The Government’s own data tells us that almost all people on benefits are on them temporarily and for less than a year.
As National and Chris Luxon are using benefits and the work and income system as a cheap way to win votes, I want to scream at people to come and live with these systems and see the real time, ongoing impacts.
Because even when you’re the living poster child of ‘the deserving poor’, you will see the true cost and impact that cheap political footballs, have on real living people.
The people who will be harmed by a National and ACT government gutting the welfare system are real. I’m one of them.
I never thought my life would be like it is now. It could happen to you too. Your husband could die suddenly, well before his time.
You might think you have nothing in common with my life - but I didn’t think this is where I’d be. You never know what is around the corner.

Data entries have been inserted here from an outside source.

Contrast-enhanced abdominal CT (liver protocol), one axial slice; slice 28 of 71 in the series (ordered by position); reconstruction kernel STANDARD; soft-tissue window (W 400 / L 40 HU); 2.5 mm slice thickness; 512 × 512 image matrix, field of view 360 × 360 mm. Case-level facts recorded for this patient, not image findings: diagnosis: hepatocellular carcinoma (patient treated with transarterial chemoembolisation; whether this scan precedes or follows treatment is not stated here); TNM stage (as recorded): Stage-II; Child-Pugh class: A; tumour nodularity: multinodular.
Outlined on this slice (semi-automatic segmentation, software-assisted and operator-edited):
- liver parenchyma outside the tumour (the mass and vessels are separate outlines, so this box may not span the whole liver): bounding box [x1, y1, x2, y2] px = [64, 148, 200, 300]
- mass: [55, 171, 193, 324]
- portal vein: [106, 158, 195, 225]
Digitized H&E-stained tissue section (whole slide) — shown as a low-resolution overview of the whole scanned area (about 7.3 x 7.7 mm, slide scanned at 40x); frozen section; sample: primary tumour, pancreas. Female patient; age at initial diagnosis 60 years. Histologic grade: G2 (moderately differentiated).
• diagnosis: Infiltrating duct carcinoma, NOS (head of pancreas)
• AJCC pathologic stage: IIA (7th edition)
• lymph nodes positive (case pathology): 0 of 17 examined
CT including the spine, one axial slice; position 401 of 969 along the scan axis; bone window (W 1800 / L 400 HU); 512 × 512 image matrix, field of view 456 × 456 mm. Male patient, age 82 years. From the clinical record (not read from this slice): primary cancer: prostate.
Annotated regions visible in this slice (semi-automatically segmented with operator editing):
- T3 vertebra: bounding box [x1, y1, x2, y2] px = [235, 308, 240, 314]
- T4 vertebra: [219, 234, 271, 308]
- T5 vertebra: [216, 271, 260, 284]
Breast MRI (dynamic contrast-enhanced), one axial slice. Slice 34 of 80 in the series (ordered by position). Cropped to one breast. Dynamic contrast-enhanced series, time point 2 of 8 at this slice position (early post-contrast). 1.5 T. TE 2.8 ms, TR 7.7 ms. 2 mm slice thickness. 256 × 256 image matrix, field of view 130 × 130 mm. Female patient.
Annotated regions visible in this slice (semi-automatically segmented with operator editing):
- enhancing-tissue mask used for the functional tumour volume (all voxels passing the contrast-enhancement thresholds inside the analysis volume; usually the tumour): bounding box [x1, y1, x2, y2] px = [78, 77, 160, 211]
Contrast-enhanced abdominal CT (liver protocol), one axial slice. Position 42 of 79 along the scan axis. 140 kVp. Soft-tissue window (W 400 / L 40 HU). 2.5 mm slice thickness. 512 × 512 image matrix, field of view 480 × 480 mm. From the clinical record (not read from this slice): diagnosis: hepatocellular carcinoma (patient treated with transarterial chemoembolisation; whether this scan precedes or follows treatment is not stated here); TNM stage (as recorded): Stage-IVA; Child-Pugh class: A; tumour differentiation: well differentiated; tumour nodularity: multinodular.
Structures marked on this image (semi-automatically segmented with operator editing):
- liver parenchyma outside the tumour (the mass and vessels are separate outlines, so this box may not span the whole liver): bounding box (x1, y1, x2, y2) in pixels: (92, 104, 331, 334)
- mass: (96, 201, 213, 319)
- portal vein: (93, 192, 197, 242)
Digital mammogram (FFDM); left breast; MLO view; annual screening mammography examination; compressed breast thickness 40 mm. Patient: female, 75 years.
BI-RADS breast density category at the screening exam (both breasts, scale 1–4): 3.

This is so true. Disaster can happen to anyone, any time, and there needs to be a safety net that allows a dignified existence - one that does not involve constant, grinding worry about money. I am so angry with people of my generation who seem to have forgotten the easy ride we got (free tertiary education, a functioning public health system, and affordable housing) and are totally lacking in empathy. They make me want to scream. All I can do is share articles like yours and beg people to think before they vote. The damage the coalition from hell will generate will last far longer than the three years that is all they hopefully get in power - they will screw the climate, impoverish more parents, children, and beneficiaries, and sell New Zealand to the highest bidders. Must we go there?
I’m so angry. So bloody angry all the time now. The doctor in charge of the Dunedin study has just died - and 1300 reports have come out of that study, showing that poverty and lack of education and opportunity have lifelong consequences. The John Campbell interview with him was fantastic (TVNZ on demand if you wish to watch it).